◆ **Source text**:
·····
William Henry Bignell was born at Northchurch in the spring of 1885. His connection to Abbots Langley came later in his life when he was employed as an Attendant at the Asylum, and in 1915 when he attested, he gave his address at 4 Tanners Hill, Abbots Langley.
William lived at New Road, Northchurch with five brothers, two sisters and his father and mother George and Elizabeth Bignell. George worked as a Labourer in a Chemical Works, and in the 1901 Census William had joined his father, who also worked at the same Chemical Works. William worked as a Labourer and married Elsie Cooke on 12th February 1914 at Watford. Two and a half months later their first child, Joan Elsie, was born on 25th April. When he enlisted in 1915 William was employed as an Attendant at the Leavesden Asylum.
The Abbots Langley Parish Magazine Roll of Honour recorded William serving with the 9th Bedfordshire’s in September 1916, but he had attested on 10th December 1915 at Watford, and the next day was posted to the Army Reserve. William was mobilised on 2nd June 1916 and attached to the 9th Bedfordshire’s. The 9th Bedfordshire Battalion served in England throughout the War, training men and providing drafts to fighting units at the Front. William only spent a short period with the 9th Bedford’s and was appointed Acting Corporal on 27th July 1916, before being posted to the 8th Battalion of the Machine Gun Corps the very next day. On 17th March 1917 he was promoted to the rank of Corporal, and on 1st April arrived in France.
·····
◆ **What you are asked to do**: Please extract the part of the text about William Henry Bignell from "William Henry Bignell" to "the Leavesden Asylum.", copying it word for word. The rows that come next are separate material, not part of the text about William Henry Bignell.

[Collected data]
·····
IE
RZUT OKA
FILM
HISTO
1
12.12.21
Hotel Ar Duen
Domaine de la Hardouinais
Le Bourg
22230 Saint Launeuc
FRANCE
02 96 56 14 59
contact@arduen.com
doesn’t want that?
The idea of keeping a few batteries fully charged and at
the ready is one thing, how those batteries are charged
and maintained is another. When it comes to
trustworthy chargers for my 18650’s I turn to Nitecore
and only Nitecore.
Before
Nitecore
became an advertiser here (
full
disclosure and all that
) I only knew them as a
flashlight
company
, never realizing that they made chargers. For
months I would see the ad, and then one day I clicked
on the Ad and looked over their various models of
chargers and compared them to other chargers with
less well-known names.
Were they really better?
·····
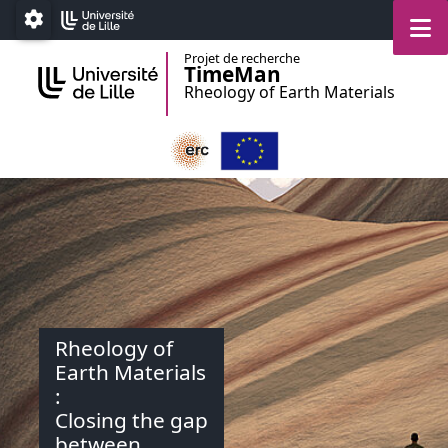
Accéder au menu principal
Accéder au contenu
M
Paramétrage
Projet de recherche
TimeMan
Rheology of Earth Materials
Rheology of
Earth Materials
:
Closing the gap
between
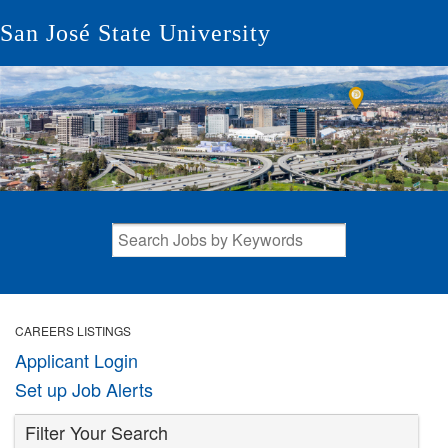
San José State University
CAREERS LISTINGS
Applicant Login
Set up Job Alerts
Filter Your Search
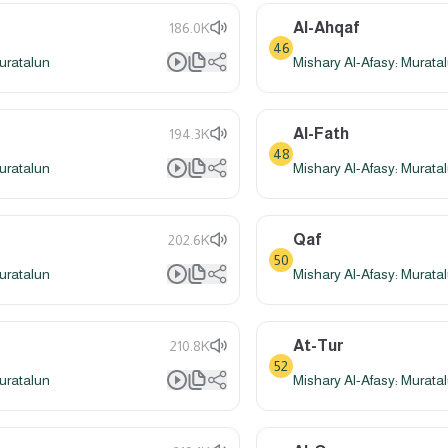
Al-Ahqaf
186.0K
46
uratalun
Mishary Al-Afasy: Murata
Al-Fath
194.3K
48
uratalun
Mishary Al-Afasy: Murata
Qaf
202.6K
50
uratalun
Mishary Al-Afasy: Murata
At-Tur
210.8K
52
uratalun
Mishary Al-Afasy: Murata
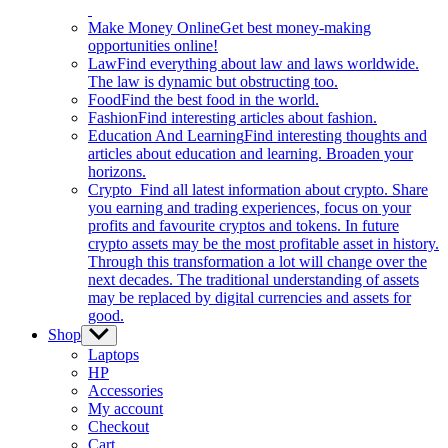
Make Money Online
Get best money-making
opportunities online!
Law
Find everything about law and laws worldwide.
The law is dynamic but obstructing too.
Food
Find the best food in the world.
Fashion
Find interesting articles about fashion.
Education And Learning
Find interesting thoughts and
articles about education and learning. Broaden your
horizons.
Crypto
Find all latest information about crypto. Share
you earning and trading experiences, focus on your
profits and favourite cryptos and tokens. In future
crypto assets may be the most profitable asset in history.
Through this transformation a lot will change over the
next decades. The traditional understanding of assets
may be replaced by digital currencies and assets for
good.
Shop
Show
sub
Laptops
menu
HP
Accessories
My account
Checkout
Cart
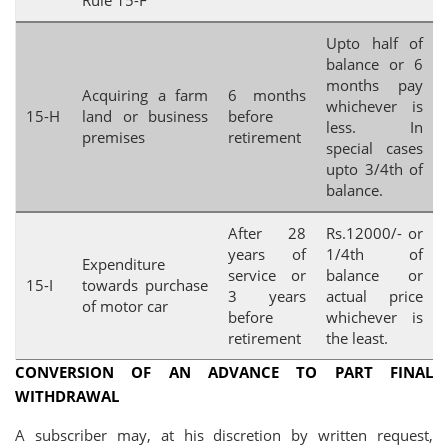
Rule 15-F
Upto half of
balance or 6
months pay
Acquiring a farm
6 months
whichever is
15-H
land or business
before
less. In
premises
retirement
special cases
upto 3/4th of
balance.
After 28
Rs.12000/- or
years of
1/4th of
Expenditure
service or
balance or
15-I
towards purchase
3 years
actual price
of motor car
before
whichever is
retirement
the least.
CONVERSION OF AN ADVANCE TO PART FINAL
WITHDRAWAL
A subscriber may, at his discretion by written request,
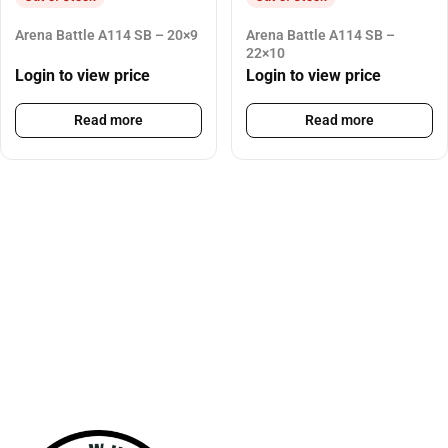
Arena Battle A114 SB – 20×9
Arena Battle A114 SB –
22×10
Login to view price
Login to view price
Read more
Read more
·····
◆ **Solution to this task**:
William Henry Bignell was born at Northchurch in the spring of 1885. His connection to Abbots Langley came later in his life when he was employed as an Attendant at the Asylum, and in 1915 when he attested, he gave his address at 4 Tanners Hill, Abbots Langley.
William lived at New Road, Northchurch with five brothers, two sisters and his father and mother George and Elizabeth Bignell. George worked as a Labourer in a Chemical Works, and in the 1901 Census William had joined his father, who also worked at the same Chemical Works. William worked as a Labourer and married Elsie Cooke on 12th February 1914 at Watford. Two and a half months later their first child, Joan Elsie, was born on 25th April. When he enlisted in 1915 William was employed as an Attendant at the Leavesden Asylum.